(Saved entries)
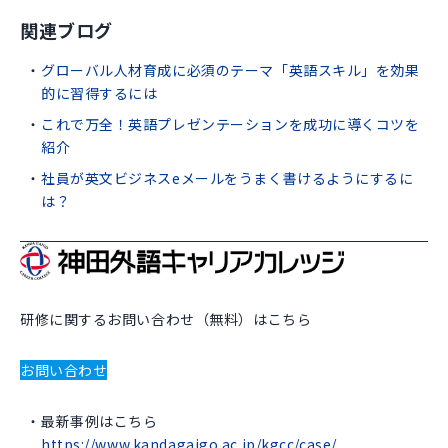
関連ブログ
グローバル人材育成に必須のテーマ「英語スキル」を効果
的に習得するには
これで万全！英語プレゼンテーションを成功に導くコツを
紹介
社員が英文ビジネスeメールをうまく書けるようにするに
は？
研修に関するお問い合わせ（無料）はこちら
お問い合わせ
最新事例はこちら
https://www.kandagaigo.ac.jp/kgcc/case/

# PROMPT:
Quote, without alteration, the final stretch of the entries: the line with "グローバル人材育成に必須のテーマ「英語スキル」を効果" onward to the last line.

# ANSWER BOX:
グローバル人材育成に必須のテーマ「英語スキル」を効果
的に習得するには
これで万全！英語プレゼンテーションを成功に導くコツを
紹介
社員が英文ビジネスeメールをうまく書けるようにするに
は？
研修に関するお問い合わせ（無料）はこちら
お問い合わせ
最新事例はこちら
https://www.kandagaigo.ac.jp/kgcc/case/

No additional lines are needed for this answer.